Quality Tests (Semi-Automated). I maintain a set of 20-30 canonical inputs per prompt. On every prompt change, I run all canonical inputs and compare output to the previous version. A script highlights differences. I review the differences manually. This takes about 30 minutes per prompt change, but it catches regressions that format tests miss.
Production Monitoring (Continuous). I log every LLM interaction in production: input, output, latency, token usage, and a quality score derived from user behavior (did the user accept the suggestion, edit it, or dismiss it?). I review these logs weekly looking for patterns -- inputs that consistently produce low-quality output, latency spikes, cost anomalies.
Lessons From Failure
Some specific failures and what I learned:
The Token Bomb. A user submitted an extremely long business description to ClickAi's content generator. The prompt plus input exceeded the context window. The API returned an error, but my error handling was generic and the user saw a vague "something went wrong" message. Fix: input validation that truncates or summarizes long inputs before they reach the prompt.
The Language Drift. Aviation Infinity serves users in multiple languages. A prompt that worked perfectly in English started producing mixed-language output for French-speaking users -- half French, half English. The system message said "respond in the user's language" but didn't specify what to do when the user's input contained English technical terms. Fix: explicit instruction to "respond entirely in {language}, using {language} translations for technical terms where standard translations exist."
The Confident Wrong Answer. An Aviation Infinity explanation confidently stated an incorrect fact about instrument approaches. The explanation sounded authoritative and a student flagged it.

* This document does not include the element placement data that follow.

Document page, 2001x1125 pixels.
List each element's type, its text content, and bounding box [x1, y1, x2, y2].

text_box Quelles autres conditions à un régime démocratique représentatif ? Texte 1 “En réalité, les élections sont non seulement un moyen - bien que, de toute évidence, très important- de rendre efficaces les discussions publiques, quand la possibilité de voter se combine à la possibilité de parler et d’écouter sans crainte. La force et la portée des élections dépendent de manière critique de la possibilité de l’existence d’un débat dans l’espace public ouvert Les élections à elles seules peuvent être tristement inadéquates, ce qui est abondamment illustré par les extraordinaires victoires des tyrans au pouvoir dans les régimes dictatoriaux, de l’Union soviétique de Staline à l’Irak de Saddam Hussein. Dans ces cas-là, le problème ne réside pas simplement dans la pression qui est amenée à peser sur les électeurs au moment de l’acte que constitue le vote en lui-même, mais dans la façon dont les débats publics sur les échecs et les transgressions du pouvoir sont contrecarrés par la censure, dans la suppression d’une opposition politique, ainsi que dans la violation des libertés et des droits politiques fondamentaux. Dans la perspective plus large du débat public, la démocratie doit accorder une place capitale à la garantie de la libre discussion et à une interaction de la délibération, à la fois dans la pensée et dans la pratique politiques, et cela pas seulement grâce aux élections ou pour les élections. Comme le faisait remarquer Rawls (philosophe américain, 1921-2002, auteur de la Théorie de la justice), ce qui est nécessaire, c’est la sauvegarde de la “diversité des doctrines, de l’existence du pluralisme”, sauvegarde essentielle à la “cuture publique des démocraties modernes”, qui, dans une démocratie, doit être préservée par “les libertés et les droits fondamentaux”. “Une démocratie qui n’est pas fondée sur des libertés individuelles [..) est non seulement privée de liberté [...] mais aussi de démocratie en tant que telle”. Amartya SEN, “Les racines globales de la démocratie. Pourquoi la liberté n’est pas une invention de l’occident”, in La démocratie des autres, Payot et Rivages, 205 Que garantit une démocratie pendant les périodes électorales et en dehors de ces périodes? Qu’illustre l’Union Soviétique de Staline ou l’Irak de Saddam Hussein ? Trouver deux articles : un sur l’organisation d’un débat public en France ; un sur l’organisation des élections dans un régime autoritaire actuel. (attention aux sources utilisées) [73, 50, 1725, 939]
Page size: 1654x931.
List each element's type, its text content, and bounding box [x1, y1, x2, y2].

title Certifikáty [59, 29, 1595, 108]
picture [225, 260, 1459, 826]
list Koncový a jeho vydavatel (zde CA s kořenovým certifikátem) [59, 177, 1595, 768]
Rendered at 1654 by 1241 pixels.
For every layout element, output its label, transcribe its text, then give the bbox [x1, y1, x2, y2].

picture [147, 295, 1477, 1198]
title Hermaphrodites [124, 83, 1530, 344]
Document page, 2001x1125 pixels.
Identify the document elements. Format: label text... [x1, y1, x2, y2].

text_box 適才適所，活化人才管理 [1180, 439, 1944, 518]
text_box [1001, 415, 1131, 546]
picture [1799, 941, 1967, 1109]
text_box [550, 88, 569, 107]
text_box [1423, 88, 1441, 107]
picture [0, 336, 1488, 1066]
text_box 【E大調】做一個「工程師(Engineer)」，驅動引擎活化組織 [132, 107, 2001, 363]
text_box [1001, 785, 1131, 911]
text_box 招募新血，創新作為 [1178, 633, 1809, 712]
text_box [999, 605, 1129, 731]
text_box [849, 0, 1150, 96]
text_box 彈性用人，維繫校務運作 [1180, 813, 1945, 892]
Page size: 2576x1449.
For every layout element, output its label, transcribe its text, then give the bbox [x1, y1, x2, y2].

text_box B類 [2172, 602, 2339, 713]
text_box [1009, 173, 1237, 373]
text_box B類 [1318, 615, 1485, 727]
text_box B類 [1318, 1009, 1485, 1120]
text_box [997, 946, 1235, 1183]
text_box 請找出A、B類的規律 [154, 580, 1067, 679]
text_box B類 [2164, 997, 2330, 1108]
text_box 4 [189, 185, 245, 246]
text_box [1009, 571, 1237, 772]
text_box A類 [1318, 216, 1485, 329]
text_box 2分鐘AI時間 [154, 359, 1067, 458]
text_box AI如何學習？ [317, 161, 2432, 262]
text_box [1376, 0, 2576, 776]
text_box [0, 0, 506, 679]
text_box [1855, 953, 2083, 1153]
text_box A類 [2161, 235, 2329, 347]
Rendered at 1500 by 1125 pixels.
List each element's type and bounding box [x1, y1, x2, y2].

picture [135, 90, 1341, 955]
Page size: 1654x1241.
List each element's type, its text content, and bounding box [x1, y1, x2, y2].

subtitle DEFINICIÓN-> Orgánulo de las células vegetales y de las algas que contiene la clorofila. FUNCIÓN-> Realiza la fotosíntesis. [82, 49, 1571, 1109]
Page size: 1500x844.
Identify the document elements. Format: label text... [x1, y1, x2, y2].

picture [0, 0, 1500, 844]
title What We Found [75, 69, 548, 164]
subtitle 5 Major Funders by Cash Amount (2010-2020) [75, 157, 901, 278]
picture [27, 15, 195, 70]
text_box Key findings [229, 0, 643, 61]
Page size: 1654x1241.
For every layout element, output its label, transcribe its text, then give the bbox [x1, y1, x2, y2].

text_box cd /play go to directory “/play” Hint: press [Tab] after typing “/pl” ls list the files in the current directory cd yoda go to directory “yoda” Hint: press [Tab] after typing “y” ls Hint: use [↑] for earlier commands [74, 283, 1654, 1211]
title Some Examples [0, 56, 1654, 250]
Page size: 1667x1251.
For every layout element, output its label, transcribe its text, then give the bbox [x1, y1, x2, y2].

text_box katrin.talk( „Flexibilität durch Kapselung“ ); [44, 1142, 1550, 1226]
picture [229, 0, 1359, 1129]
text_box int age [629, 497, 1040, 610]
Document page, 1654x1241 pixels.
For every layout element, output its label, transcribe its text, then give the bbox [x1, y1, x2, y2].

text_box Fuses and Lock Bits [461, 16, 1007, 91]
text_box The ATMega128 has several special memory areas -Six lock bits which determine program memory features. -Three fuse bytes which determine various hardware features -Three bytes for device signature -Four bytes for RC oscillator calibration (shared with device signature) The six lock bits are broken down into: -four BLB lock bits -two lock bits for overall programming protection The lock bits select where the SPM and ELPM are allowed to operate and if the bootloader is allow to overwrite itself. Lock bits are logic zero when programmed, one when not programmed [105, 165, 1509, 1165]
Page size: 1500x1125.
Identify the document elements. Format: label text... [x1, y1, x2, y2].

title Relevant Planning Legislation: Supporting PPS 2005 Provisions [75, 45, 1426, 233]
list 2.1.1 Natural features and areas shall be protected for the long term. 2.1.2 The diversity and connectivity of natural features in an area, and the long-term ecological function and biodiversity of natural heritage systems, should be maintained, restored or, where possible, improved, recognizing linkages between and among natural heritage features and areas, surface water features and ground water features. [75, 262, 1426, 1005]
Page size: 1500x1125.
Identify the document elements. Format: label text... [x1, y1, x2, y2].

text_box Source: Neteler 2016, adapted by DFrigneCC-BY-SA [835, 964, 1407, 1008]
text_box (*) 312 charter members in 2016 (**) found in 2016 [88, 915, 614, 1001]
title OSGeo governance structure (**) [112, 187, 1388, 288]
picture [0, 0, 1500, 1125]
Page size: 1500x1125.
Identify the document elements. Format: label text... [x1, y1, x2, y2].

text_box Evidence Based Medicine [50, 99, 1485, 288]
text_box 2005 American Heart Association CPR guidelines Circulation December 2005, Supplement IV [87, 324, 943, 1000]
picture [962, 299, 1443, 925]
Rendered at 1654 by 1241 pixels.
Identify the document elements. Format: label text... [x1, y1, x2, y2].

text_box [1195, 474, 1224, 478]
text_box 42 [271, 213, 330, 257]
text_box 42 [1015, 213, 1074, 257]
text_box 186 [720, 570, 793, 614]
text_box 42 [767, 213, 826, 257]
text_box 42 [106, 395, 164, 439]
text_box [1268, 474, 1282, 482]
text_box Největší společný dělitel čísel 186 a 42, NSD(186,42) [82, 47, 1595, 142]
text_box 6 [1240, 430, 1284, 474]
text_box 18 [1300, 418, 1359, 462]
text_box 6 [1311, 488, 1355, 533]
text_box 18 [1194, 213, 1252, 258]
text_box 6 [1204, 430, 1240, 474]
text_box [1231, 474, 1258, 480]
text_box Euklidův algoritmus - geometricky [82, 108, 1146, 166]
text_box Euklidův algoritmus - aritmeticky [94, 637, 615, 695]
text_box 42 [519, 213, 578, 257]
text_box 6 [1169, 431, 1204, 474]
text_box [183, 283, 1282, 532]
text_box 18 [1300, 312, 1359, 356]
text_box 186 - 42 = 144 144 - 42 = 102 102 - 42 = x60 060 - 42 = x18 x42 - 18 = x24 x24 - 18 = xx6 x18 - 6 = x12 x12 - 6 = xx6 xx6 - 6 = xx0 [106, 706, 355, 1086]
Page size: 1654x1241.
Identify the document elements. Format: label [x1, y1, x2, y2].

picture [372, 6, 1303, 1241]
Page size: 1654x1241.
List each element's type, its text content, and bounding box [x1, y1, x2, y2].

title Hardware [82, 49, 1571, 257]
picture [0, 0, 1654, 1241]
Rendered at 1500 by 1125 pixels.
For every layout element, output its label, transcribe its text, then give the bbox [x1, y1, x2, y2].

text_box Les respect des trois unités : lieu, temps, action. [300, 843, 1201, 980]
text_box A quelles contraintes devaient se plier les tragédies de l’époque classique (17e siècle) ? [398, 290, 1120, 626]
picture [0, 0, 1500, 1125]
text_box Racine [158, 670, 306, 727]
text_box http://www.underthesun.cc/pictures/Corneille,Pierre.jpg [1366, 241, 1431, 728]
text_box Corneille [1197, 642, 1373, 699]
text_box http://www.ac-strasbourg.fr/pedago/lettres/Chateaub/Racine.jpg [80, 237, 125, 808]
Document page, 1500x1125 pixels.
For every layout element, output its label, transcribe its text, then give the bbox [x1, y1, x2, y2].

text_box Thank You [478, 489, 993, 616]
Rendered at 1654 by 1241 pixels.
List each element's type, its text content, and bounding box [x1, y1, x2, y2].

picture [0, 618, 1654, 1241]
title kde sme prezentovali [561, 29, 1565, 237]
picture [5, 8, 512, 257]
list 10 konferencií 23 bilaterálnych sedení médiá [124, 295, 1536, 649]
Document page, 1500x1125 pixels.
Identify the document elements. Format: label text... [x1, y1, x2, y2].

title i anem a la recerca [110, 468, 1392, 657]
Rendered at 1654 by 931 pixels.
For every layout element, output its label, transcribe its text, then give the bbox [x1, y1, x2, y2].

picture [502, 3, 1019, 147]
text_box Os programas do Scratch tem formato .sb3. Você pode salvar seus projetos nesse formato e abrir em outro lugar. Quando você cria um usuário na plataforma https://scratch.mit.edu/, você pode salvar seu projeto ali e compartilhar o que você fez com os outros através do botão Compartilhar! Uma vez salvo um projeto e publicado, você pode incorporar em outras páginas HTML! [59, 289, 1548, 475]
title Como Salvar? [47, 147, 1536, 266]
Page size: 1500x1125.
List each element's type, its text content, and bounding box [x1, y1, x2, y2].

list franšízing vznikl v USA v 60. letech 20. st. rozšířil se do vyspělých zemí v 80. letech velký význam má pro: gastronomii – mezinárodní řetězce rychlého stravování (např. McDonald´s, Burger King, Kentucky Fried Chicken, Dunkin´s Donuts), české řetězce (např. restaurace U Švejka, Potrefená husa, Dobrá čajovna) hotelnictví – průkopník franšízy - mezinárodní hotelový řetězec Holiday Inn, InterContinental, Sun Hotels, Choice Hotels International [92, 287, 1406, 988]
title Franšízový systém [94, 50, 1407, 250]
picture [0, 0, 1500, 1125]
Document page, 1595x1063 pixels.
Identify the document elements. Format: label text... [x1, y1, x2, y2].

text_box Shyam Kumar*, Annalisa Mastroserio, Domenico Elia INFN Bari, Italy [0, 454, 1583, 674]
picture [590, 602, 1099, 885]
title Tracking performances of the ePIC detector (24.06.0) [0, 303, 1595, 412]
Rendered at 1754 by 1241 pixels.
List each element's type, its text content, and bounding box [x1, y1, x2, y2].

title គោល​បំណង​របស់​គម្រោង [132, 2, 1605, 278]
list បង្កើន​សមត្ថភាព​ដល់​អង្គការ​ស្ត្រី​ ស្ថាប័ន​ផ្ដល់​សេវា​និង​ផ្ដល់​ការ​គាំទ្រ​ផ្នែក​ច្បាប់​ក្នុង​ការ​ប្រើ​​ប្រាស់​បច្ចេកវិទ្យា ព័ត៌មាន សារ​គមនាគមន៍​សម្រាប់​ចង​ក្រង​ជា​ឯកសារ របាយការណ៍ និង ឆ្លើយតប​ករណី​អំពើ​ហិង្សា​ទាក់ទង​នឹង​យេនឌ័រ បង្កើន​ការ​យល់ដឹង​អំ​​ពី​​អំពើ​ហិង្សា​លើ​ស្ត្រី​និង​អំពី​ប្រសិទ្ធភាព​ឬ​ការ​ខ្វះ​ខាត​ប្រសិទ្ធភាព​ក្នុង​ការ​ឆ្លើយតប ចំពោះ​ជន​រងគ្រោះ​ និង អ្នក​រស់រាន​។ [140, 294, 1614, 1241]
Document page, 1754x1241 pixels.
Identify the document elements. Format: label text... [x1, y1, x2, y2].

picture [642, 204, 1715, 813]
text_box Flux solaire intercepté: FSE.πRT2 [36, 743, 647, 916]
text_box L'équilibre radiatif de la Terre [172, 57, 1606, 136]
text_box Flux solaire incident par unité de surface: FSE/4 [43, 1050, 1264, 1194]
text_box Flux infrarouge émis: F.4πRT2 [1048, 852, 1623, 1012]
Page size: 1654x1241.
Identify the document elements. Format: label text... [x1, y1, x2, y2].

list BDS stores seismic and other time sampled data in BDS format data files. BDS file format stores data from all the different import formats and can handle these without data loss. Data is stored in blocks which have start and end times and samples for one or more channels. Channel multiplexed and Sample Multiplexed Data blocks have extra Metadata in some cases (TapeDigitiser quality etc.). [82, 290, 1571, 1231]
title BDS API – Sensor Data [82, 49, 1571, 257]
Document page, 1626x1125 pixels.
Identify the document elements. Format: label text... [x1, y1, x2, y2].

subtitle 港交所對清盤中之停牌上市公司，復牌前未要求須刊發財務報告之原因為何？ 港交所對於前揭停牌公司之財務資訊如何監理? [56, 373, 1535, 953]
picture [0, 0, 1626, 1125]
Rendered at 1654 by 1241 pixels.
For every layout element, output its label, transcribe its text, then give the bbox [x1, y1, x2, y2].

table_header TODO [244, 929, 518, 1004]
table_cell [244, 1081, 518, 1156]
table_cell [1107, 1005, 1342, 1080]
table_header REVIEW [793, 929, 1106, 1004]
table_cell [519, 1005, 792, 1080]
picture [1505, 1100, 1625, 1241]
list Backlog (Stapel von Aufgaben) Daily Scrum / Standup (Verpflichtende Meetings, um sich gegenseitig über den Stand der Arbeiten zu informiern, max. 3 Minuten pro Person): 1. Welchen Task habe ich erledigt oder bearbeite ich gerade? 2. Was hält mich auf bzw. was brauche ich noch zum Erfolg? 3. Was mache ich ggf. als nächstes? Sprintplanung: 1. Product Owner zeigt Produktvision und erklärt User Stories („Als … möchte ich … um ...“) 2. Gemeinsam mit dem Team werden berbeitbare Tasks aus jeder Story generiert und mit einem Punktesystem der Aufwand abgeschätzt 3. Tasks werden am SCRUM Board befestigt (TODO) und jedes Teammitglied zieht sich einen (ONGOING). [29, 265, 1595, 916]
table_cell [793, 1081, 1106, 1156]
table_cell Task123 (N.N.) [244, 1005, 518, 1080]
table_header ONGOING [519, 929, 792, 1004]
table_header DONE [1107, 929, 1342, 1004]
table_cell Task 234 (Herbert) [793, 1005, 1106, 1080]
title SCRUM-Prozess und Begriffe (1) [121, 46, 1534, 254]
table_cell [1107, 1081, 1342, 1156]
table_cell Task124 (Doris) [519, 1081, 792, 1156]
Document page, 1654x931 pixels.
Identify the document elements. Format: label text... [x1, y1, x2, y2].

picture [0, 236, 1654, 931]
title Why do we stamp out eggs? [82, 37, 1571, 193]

This was a hallucination that passed through my validation because the validation was checking format, not factual accuracy. Fix: added a retrieval step that pulls relevant verified content and includes it as context in the prompt, grounding the model's response in trusted sources.
The Meta-Lesson
The most important thing I've learned about production prompt engineering is that it's iterative, data-driven work. The first version of every prompt is mediocre. You ship it, observe how it behaves with real inputs, and improve. The tenth version is good. The twentieth version is excellent.
This means you need infrastructure for iteration: logging, monitoring, evaluation, and a deployment pipeline that makes prompt updates easy. Invest in this infrastructure early. It pays dividends forever.
Prompt engineering isn't a one-time task. It is an ongoing practice, closer to maintaining a codebase than writing a document. Treat it accordingly.